» TASK STATEMENT
Repeat the stretch of entries below from the line with "will not work, because" through the line with "Named stores provide". Include both ends and add nothing.

» MATERIAL PROVIDED
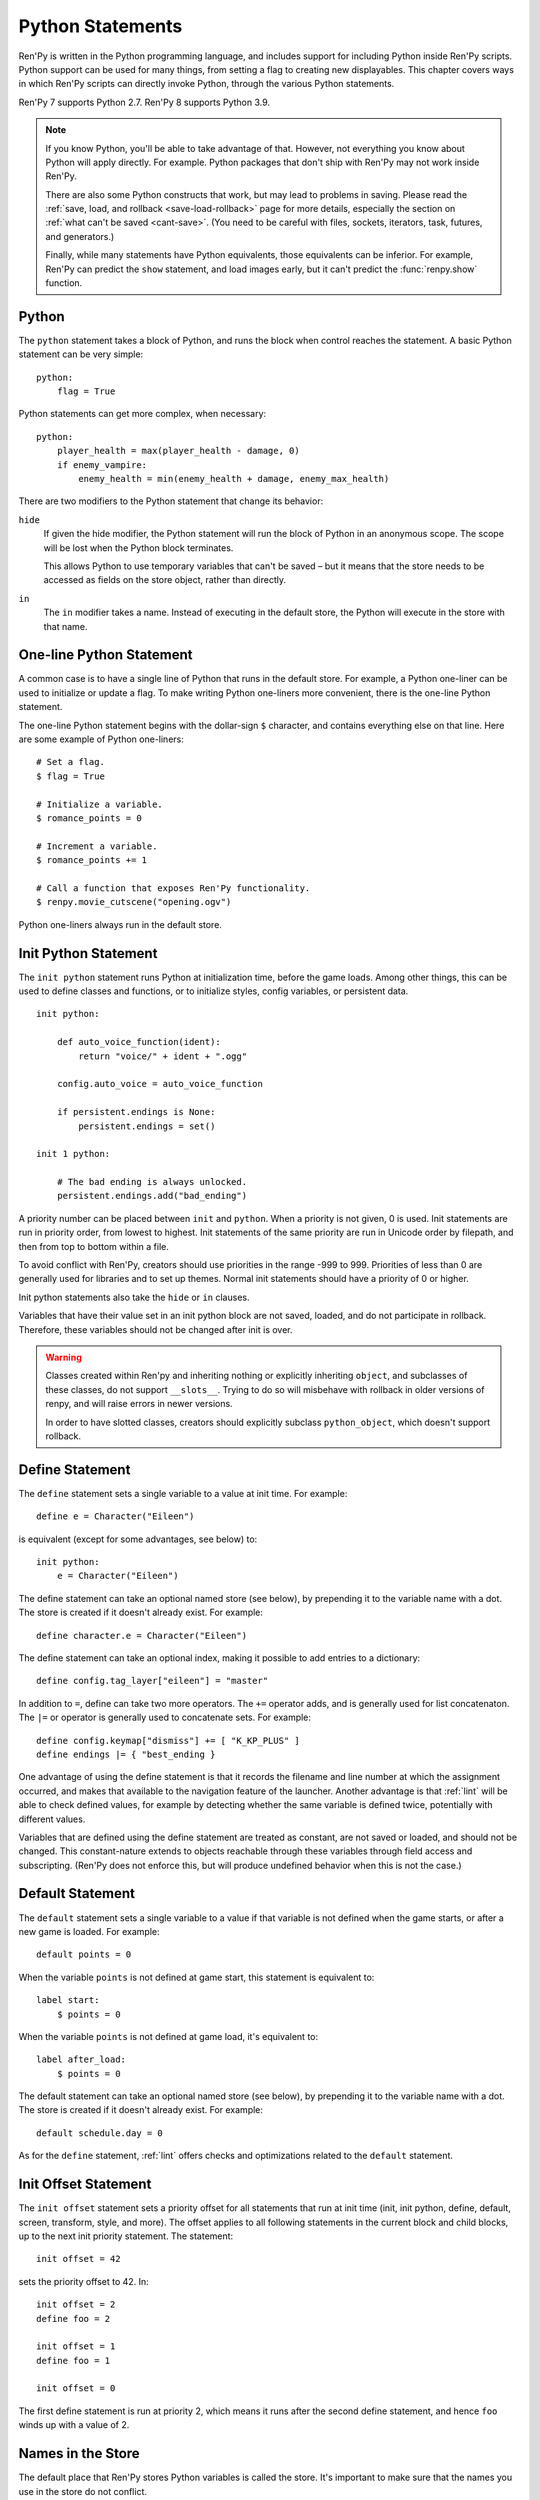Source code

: .. _python:

Python Statements
=================

Ren'Py is written in the Python programming language, and includes
support for including Python inside Ren'Py scripts. Python
support can be used for many things, from setting a flag to creating
new displayables. This chapter covers ways in which Ren'Py scripts can
directly invoke Python, through the various Python statements.

Ren'Py 7 supports Python 2.7. Ren'Py 8 supports Python 3.9.

.. note::
    If you know Python, you'll be able to take advantage of that. However,
    not everything you know about Python will apply directly. For example.
    Python packages that don't ship with Ren'Py may not work inside Ren'Py.

    There are also some Python constructs that work, but may lead to problems
    in saving. Please read the :ref:`save, load, and rollback <save-load-rollback>` page
    for more details, especially the section on :ref:`what can't be saved <cant-save>`.
    (You need to be careful with files, sockets, iterators, task, futures, and
    generators.)

    Finally, while many statements have Python equivalents, those equivalents
    can be inferior. For example, Ren'Py can predict the ``show`` statement,
    and load images early, but it can't predict the :func:`renpy.show` function.

.. _python-statement:

Python
------

The ``python`` statement takes a block of Python, and runs the block
when control reaches the statement. A basic Python statement can be
very simple::

    python:
        flag = True

Python statements can get more complex, when necessary::

    python:
        player_health = max(player_health - damage, 0)
        if enemy_vampire:
            enemy_health = min(enemy_health + damage, enemy_max_health)

There are two modifiers to the Python statement that change its
behavior:

``hide``
    If given the hide modifier, the Python statement will run the
    block of Python in an anonymous scope. The scope will be lost when the
    Python block terminates.

    This allows Python to use temporary variables that can't be
    saved – but it means that the store needs to be accessed as fields
    on the store object, rather than directly.

``in``
   The ``in`` modifier takes a name. Instead of executing in the
   default store, the Python will execute in the store with that
   name.


One-line Python Statement
-------------------------

A common case is to have a single line of Python that runs in the
default store. For example, a Python one-liner can be used to
initialize or update a flag. To make writing Python one-liners
more convenient, there is the one-line Python statement.

The one-line Python statement begins with the dollar-sign ``$``
character, and contains everything else on that line. Here
are some example of Python one-liners::

    # Set a flag.
    $ flag = True

    # Initialize a variable.
    $ romance_points = 0

    # Increment a variable.
    $ romance_points += 1

    # Call a function that exposes Ren'Py functionality.
    $ renpy.movie_cutscene("opening.ogv")

Python one-liners always run in the default store.


.. _init-python-statement:

Init Python Statement
---------------------

The ``init python`` statement runs Python at initialization time,
before the game loads. Among other things, this can be used to define
classes and functions, or to initialize styles, config variables, or
persistent data. ::

    init python:

        def auto_voice_function(ident):
            return "voice/" + ident + ".ogg"

        config.auto_voice = auto_voice_function

        if persistent.endings is None:
            persistent.endings = set()

    init 1 python:

        # The bad ending is always unlocked.
        persistent.endings.add("bad_ending")

A priority number can be placed between ``init`` and ``python``. When
a priority is not given, 0 is used. Init statements are run in priority
order, from lowest to highest. Init statements of the same priority are run in
Unicode order by filepath, and then from top to bottom within a file.

To avoid conflict with Ren'Py, creators should use priorities in the
range -999 to 999. Priorities of less than 0 are generally used for
libraries and to set up themes. Normal init statements should have a priority
of 0 or higher.

Init python statements also take the ``hide`` or ``in`` clauses.

Variables that have their value set in an init python block are not
saved, loaded, and do not participate in rollback. Therefore, these
variables should not be changed after init is over.

.. warning::

    Classes created within Ren'py and inheriting nothing or explicitly
    inheriting ``object``, and subclasses of these classes, do not support
    ``__slots__``. Trying to do so will misbehave with rollback in older
    versions of renpy, and will raise errors in newer versions.

    In order to have slotted classes, creators should explicitly subclass
    ``python_object``, which doesn't support rollback.

.. _define-statement:

Define Statement
----------------

The ``define`` statement sets a single variable to a value at init time.
For example::

    define e = Character("Eileen")

is equivalent (except for some advantages, see below) to::

    init python:
        e = Character("Eileen")

The define statement can take an optional named store (see below), by
prepending it to the variable name with a dot. The store is created
if it doesn't already exist. For example::

    define character.e = Character("Eileen")

The define statement can take an optional index, making it possible
to add entries to a dictionary::

    define config.tag_layer["eileen"] = "master"

In addition to ``=``, define can take two more operators. The ``+=``
operator adds, and is generally used for list concatenaton. The ``|=``
or operator is generally used to concatenate sets. For example::

    define config.keymap["dismiss"] += [ "K_KP_PLUS" ]
    define endings |= { "best_ending }

One advantage of using the define statement is that it records the
filename and line number at which the assignment occurred, and
makes that available to the navigation feature of the launcher.
Another advantage is that :ref:`lint` will be able to check defined
values, for example by detecting whether the same variable is defined
twice, potentially with different values.

Variables that are defined using the define statement are treated
as constant, are not saved or loaded, and should not be changed. This
constant-nature extends to objects reachable through these variables
through field access and subscripting. (Ren'Py does not enforce this,
but will produce undefined behavior when this is not the case.)

.. _default-statement:

Default Statement
-----------------

The ``default`` statement sets a single variable to a value if that variable
is not defined when the game starts, or after a new game is loaded. For
example::

    default points = 0

When the variable ``points`` is not defined at game start, this statement is
equivalent to::

    label start:
        $ points = 0

When the variable ``points`` is not defined at game load, it's equivalent to::

    label after_load:
        $ points = 0

The default statement can take an optional named store (see below), by
prepending it to the variable name with a dot. The store is created
if it doesn't already exist. For example::

    default schedule.day = 0

As for the ``define`` statement, :ref:`lint` offers checks and optimizations
related to the ``default`` statement.

.. _init-offset-statement:

Init Offset Statement
---------------------

The ``init offset`` statement sets a priority offset for all statements
that run at init time (init, init python, define, default, screen,
transform, style, and more). The offset applies to all following
statements in the current block and child blocks, up to the next
init priority statement. The statement::

    init offset = 42

sets the priority offset to 42. In::

    init offset = 2
    define foo = 2

    init offset = 1
    define foo = 1

    init offset = 0

The first define statement is run at priority 2, which means it runs
after the second define statement, and hence ``foo`` winds up with
a value of 2.

Names in the Store
------------------

The default place that Ren'Py stores Python variables is called the
store. It's important to make sure that the names you use in the
store do not conflict.

The define statement assigns a value to a variable, even when it's
used to define a character. This means that it's not possible to
use the same name for a character and a flag.

The following faulty script::

    define e = Character("Eileen")

    label start:

        $ e = 0

        e "Hello, world."

        $ e += 1
        e "You scored a point!"

will not work, because the variable ``e`` is being used as both a
character and a flag. Other things that are usually placed into
the store are transitions and transforms.

Names beginning with underscore ``_`` are reserved for Ren'Py's
internal use. In addition, there is an :ref:`Index of Reserved Names <reserved-names>`.


Other Named Stores
------------------

Named stores provide a way of organizing Python functions and variables
into modules. By placing Python in modules, you can minimize the chance of name
conflicts.

Named stores can be accessed by supplying the ``in`` clause to
``python`` or ``init python``, all of which run Python in a named
store. Each store corresponds to a Python module. The default store is
``store``, while a named store is accessed as ``store.name``. Names in
the modules can be imported using the Python ``from`` statement.
Named stores can be created using ``init python in`` blocks, or using
default or define statements.

For example::

    init python in mystore:

        serial_number = 0

        def serial():

            global serial_number
            serial_number += 1
            return serial_number

    default character_stats.chloe_substore.friends = {"Eileen",}

    label start:
        $ serial = mystore.serial()

        if "Lucy" in character_stats.chloe_substore.friends:
            chloe "Lucy is my friend !"
        elif character_stats.chloe_substore.friends:
            chelo "I have friends, but Lucy is not one of them."


Named stores participate in save, load, and rollback in the same way
that the default store does. Special namespaces such as ``persistent``,
``config``, ``renpy``... do not and never have supported substore creation
within them.


.. _python-modules:

First and Third-Party Python Modules and Packages
-------------------------------------------------

Ren'Py can import pure-Python modules and packages. First-party modules
and packages – ones written for the game – can be placed directly
into the game directory. Third party packages can be placed into the
game/python-packages directory.

For example, to install the requests package, one can change into the
game's base directory, and run the command::

    pip install --target game/python-packages requests

In either case, the module or package can be imported from an init python
block::

    init python:
        import requests

.. warning::

    Python defined in .rpy files is transformed to allow rollback
    to work. Python imported from .py files is not. As a result,
    objects created in Python will not work with rollback, and
    probably should not be changed after creation.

» PROBLEM SOLUTION
will not work, because the variable ``e`` is being used as both a
character and a flag. Other things that are usually placed into
the store are transitions and transforms.

Names beginning with underscore ``_`` are reserved for Ren'Py's
internal use. In addition, there is an :ref:`Index of Reserved Names <reserved-names>`.


Other Named Stores
------------------

Named stores provide a way of organizing Python functions and variables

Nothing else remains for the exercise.